Dokunduğun yerler yanıyor^^
Son 10 dakikaya kadar böyle bir derdim yoktu, Cem'in salaklığına, Ebru'nun sahteliğine, Yeter'in dört bir yanda savaş vermesine, Handan'ın anlaşılamaz hamlelerine, İdil'in gizli ajandasına yoruyordum aklımı, her zamanki şeyler yani. Şimdi yine onlardan konuşmak istiyorum. Hem geride bıraktığımız haftaların hatırını kırmamak, hem de geleceğe dair umutlarımı korumaya devam edebilmek için.
 
Bölümde bana en çok dokunan şey, Aslı'nın havaalanından çıkıp Ebru'ya gitmesi fakat Ebru'da aradığını bulamaması oldu. Ebru'yu baştan beri sevmiyorum ama bunun gerçek sebebini bu hafta en berrak haliyle gördüm. Ebru beceriksiz ve salak. Ama en kötüsü sahte olması, gerçekten dost olamaması Aslı'ya. Bunun sebebinin Şahin olamayacağı açık, belli ki Ebru'nun çok uzun zamandır babasının varlığından haberi vardı fakat Aslı'nın bu hikâyeye dâhil olması çok yeni. Dolayısıyla Aslı'ya bu sebeple yaklaşmış olamaz. Peki ama Ebru Aslı'yı neden sevmiyor?

Alıştırmanın amacı: Dizi bölümü üzerine yazılmış metinden "Dokunduğun yerler yanıyor^^" ile başlayıp "devam edebilmek için." ile biten kısmı aynen alıntılayın.

Verilen bilgiler:
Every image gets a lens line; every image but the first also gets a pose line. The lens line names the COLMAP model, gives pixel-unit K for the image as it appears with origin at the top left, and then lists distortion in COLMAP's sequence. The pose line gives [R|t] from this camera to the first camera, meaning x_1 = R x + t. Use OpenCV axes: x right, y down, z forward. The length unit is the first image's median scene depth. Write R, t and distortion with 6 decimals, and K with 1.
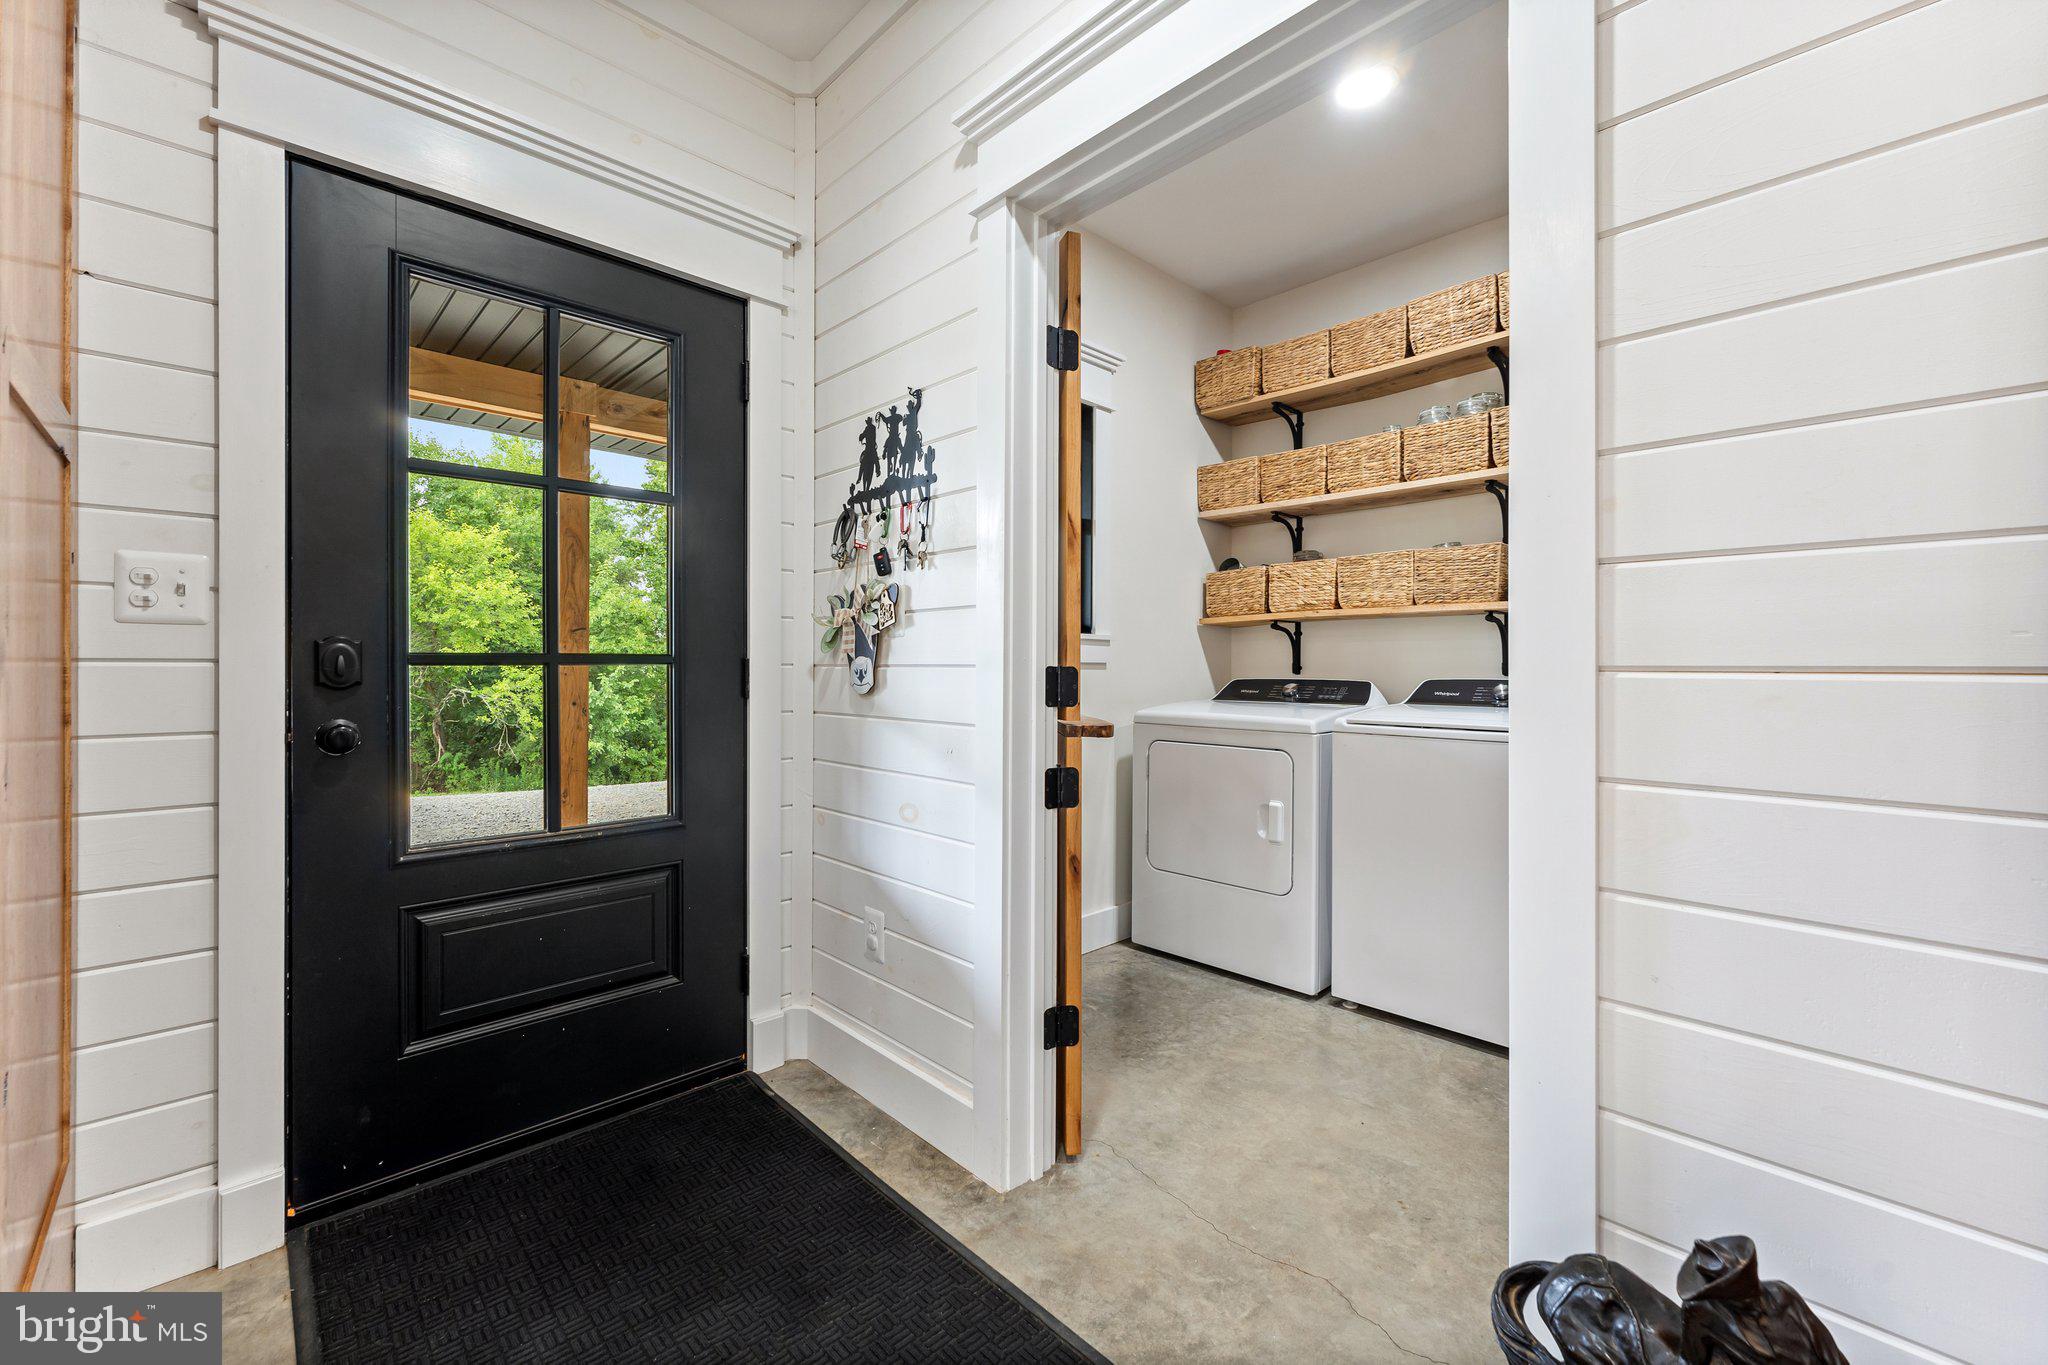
lens RADIAL K [[830.3, 0, 1030.8], [0, 830.3, 666.9], [0, 0, 1]] dist [-0.002940, 0.000408]
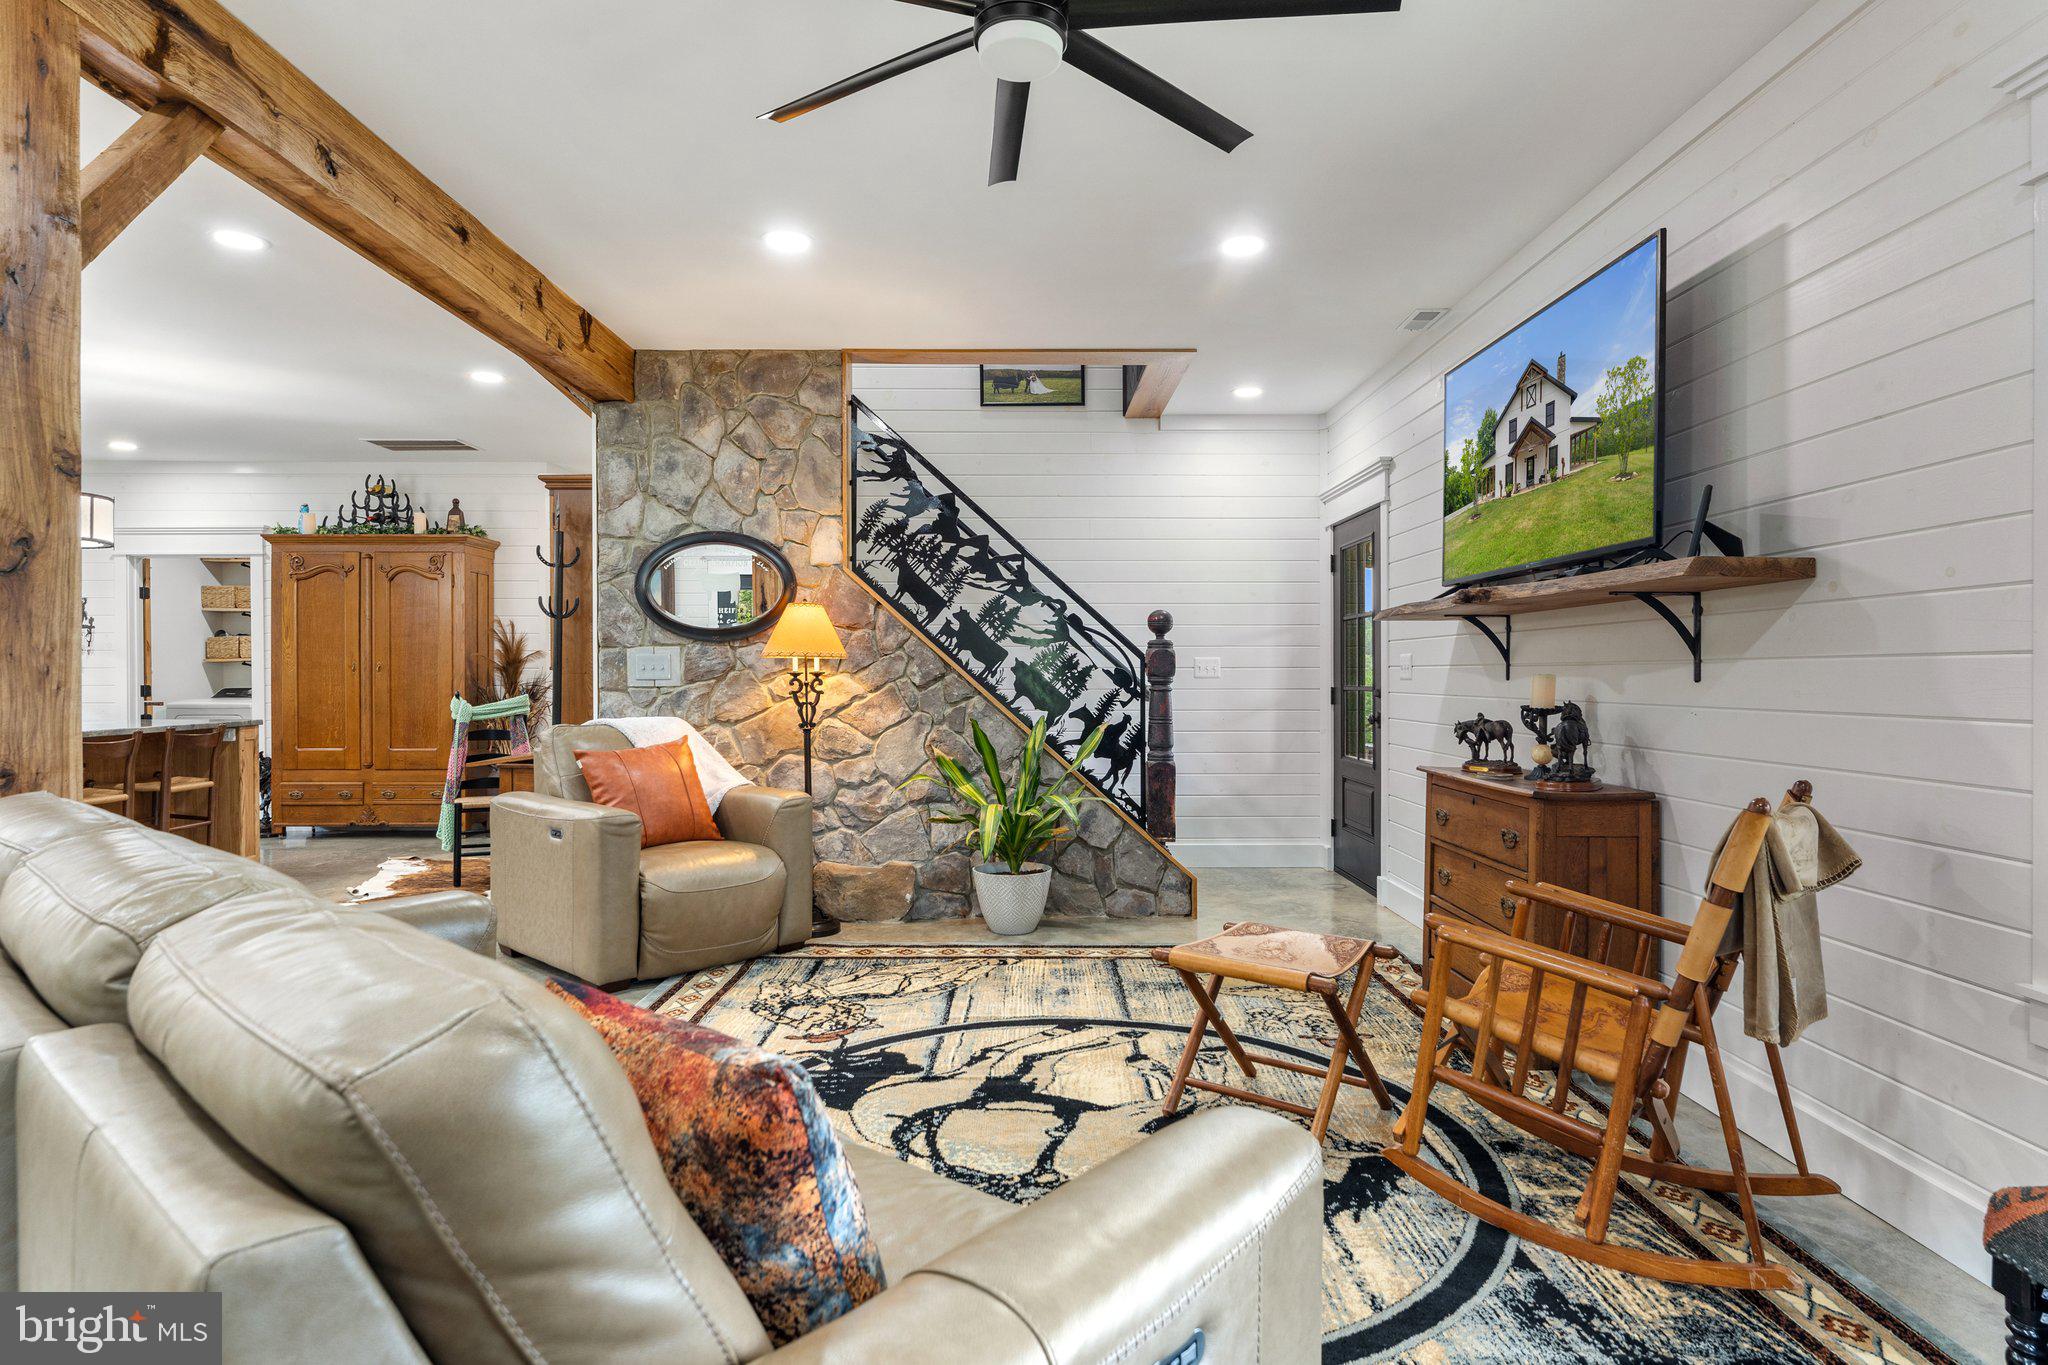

Alıştırmanın yanıtı:
Dokunduğun yerler yanıyor^^
Son 10 dakikaya kadar böyle bir derdim yoktu, Cem'in salaklığına, Ebru'nun sahteliğine, Yeter'in dört bir yanda savaş vermesine, Handan'ın anlaşılamaz hamlelerine, İdil'in gizli ajandasına yoruyordum aklımı, her zamanki şeyler yani. Şimdi yine onlardan konuşmak istiyorum. Hem geride bıraktığımız haftaların hatırını kırmamak, hem de geleceğe dair umutlarımı korumaya devam edebilmek için.